BAGIAN TEKS>
Keberadaan film dan sinetron Indonesia yang muncul sejalan dengan proses reformasi merupakan salah satu komponen gerakan syahwat merdeka, sebab akhir-akhir terdapat kecenderungan perubahan budaya prilaku masyarakat yang tidak pernah terfikirkan sebelumnya. Perubahan perilaku itu ada enam antara lain, perilaku permisif (serba boleh), perilaku Adiktif (serba kecanduan), kemudian sifat brutalistik (serba kekerasan), selanjutnya transgresiv (serba melanggar aturan), hedonistik (mau serba enak, mau foya-foya), serta materialistik (serba benda/uang semua).
"Pembuatan film dan sinetron di televisi yang merupakan ekspersi syahwat yang itu ditonton tidak tanggung-tanggung oleh 170 juta pemirsa, "ujar Budayawan Taufik Ismail dalam sidang pleno pengujian UU No.8 Tahun 1992 tentang perfilman, di Gedung Mahkamah Kostitusi, Jakarta, Kamis(24/1).

INFORMASI YANG DIBERIKAN>
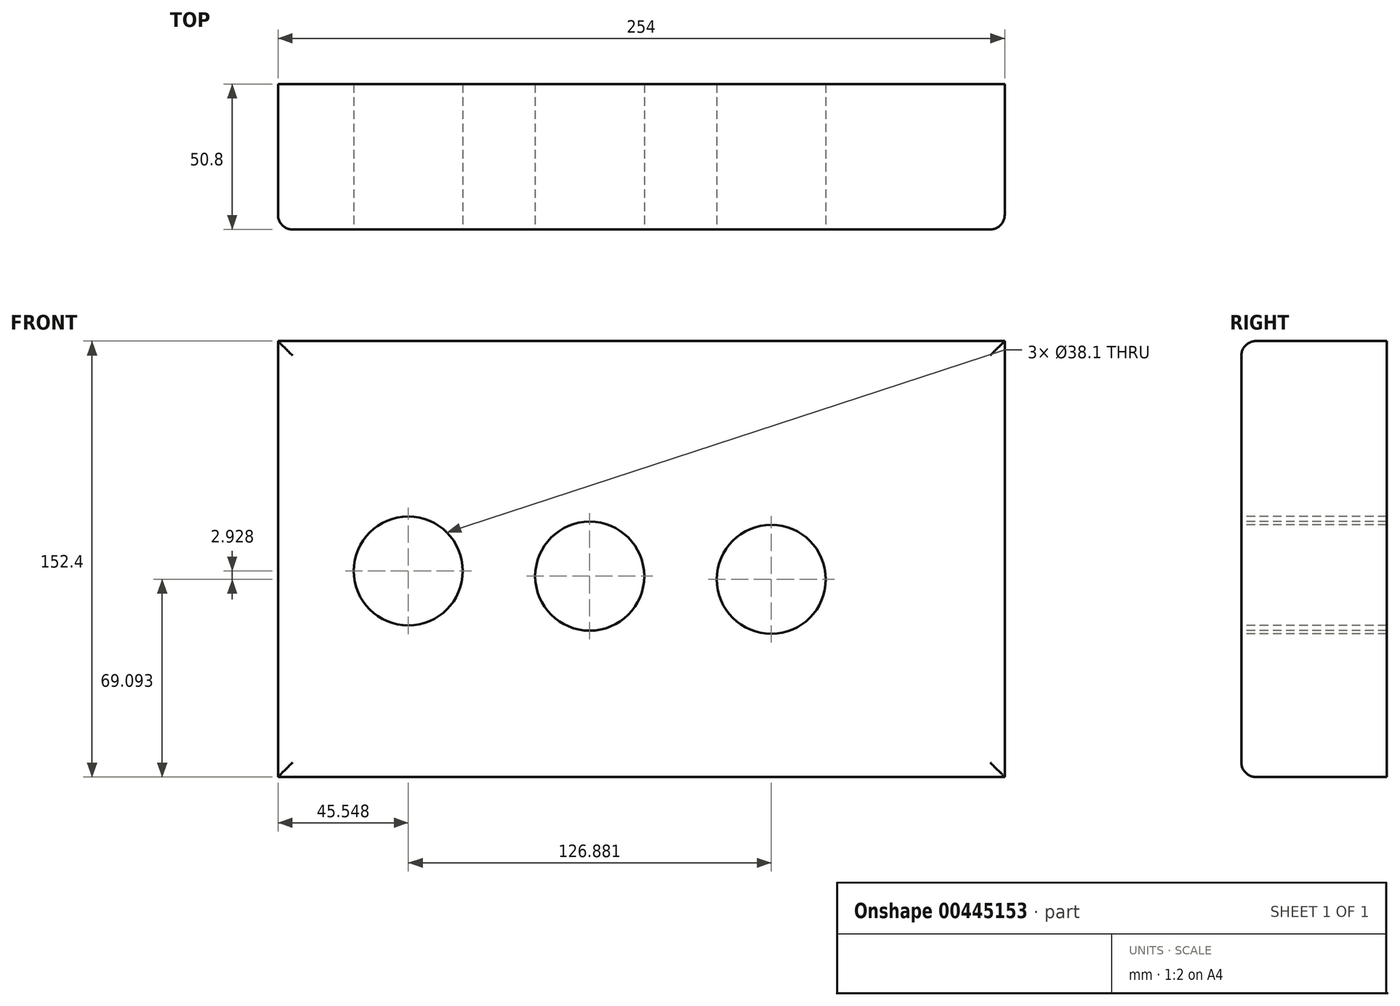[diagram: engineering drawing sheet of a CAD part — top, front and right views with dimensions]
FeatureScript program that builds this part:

DAFTAR PERMINTAAN>
A) Bisakah Anda menuliskan dengan persis bagian teks tentang film dan sinetron Indonesia yang dibuka dengan kata-kata berisi "Keberadaan film dan" dan ditutup dengan "Kostitusi, Jakarta, Kamis(24/1)."?
B) Dapatkah Anda melanjutkan teks tentang film dan sinetron Indonesia, mulai setelah kalimat terakhirnya?

KUMPULAN JAWABAN>
A)
Keberadaan film dan sinetron Indonesia yang muncul sejalan dengan proses reformasi merupakan salah satu komponen gerakan syahwat merdeka, sebab akhir-akhir terdapat kecenderungan perubahan budaya prilaku masyarakat yang tidak pernah terfikirkan sebelumnya. Perubahan perilaku itu ada enam antara lain, perilaku permisif (serba boleh), perilaku Adiktif (serba kecanduan), kemudian sifat brutalistik (serba kekerasan), selanjutnya transgresiv (serba melanggar aturan), hedonistik (mau serba enak, mau foya-foya), serta materialistik (serba benda/uang semua).
"Pembuatan film dan sinetron di televisi yang merupakan ekspersi syahwat yang itu ditonton tidak tanggung-tanggung oleh 170 juta pemirsa, "ujar Budayawan Taufik Ismail dalam sidang pleno pengujian UU No.8 Tahun 1992 tentang perfilman, di Gedung Mahkamah Kostitusi, Jakarta, Kamis(24/1).

B)
Ia menjelaskan, selain film dan sinetron, komponen lain yang dibawa oleh kelompok permisif dan adiktif ini masuk ke dalam tanah air yaitu, perilaku seks bebas, penerbit Majalah dan tabloid mesum bebas tanpa SIUPP menjual wajah dan kulit perempuan muda, 4, 2 juta situs porno dunia dan 100 ribu situs porno Indonesia dengan berbagai imaji seks, VCD porno yang menjadikan Indonesia surga besar dari pornografi yang paling murah didunia, peredaran komik cabul yang sasarannya anak-anak sekolah, produsen dan pengedar narkoba yang mencengkram 3 juta anak-anak muda, pabrik dan pengguna alkohol yang bisa merdeka sampai ke desa-desa, serta produsen nikotin.
"Kenapa alkohol, narkoba, dan nikotin termasuk dalam kontributor arus ini, karena sifat adiktifnya kecenderungan fanatis, itu interaksi dengan seks, "jelasnya.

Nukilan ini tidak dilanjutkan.